Biopic sulla vita del cosmologo Stephen Hawking, dagli anni dei primi studi a Cambridge (durante i quali cominciò a sviluppare i sintomi della SLA, la malattia neuromotoria che col tempo lo costrinse alla totale immobilità: all'epoca i medici gli diedero solo due anni di vita, ma lo scienziato è poi vissuto fino a 76 anni) ai grandi successi come scienziato e come divulgatore, raccontati attraverso il suo rapporto con la prima moglie Jane (dal cui libro di memorie "Verso l'infinito" è tratta la sceneggiatura). Come risultato, la pellicola ha un forte focus sugli aspetti della vita affettiva, romantica e famigliare di Hawking, mentre trascura o semplifica quasi al limite della banalità quelli scientifici e i contenuti delle sue teorie. Da questo punto di vista, il tv movie della BBC con Benedict Cumberbatch ("Hawking" del 2004) era certamente più equilibrato e soddisfacente. Quello che ne esce non è tanto il ritratto di una mente brillante, quanto quello di un uomo malato che, nonostante le difficoltà, riesce a trovare il proprio posto nel mondo e una parvenza di felicità. E la ricerca di una grande teoria unica sulle origini dell'universo (da cui il titolo) è soltanto accennata, mentre altrettanto spazio si dà al rapporto fra scienza e fede (la moglie è credente, lui no). In ogni caso, sia i dialoghi che la regia si appoggiano a cliché e convenzioni. La prima metà del film è dedicata all'incontro fra Stephen e Jane, alla scoperta della malattia e alla decisione di sposarsi e di continuare a lottare. Nella seconda metà, entrano in gioco i due personaggi che saranno i rispettivi secondi coniugi: il musicista Jonathan (Charlie Cox) e la terapista Elaine (Maxine Peake). Che la sceneggiatura (che pure si prende qualche libertà) sia tratta dal libro di Jane, è evidente: il punto di vista è spesso quello della donna, che ne esce come una figura eroica e, a tratti, l'autentica protagonista.
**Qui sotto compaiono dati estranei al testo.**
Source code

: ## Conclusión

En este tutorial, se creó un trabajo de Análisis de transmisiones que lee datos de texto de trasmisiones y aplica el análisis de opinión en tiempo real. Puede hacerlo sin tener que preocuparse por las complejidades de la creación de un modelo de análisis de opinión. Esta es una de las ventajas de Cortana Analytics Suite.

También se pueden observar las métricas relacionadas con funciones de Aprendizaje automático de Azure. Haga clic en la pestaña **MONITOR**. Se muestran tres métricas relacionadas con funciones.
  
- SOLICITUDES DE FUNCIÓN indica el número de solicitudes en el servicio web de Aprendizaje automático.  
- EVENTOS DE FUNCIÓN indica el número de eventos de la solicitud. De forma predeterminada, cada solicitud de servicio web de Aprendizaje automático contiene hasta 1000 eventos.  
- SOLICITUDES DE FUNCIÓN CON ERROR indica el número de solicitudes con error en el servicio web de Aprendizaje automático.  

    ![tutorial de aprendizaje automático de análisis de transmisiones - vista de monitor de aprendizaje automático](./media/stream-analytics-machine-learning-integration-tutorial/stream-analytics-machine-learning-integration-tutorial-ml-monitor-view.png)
Redmayne, in ogni caso, ha vinto l'Oscar come miglior attore. David Thewlis è Dennis Sciama, Christian McKay è Roger Penrose. Gradevole la musica di Jóhann Jóhannsson.

2 commenti:

Babol ha detto...

Il film della BBC non l'ho mai visto ma questo si è sedimentato nella mente come un film pensato per racimolare Oscar e anche troppo melodrammatico e zeppo di cliché per onorare al meglio la figura del grande astrofisico.

Christian ha detto...

Io capisco che un film rivolto al grande pubblico ritenga più interessanti gli aspetti "umani" di Hawking (la malattia, gli affetti e i rapporti famigliari) che non i contenuti scientifici delle sue ricerche, ma è come fare un film su Mozart lasciando la musica in secondo piano.

Il film con Benedict Cumberbatch recuperalo, è decisamente migliore!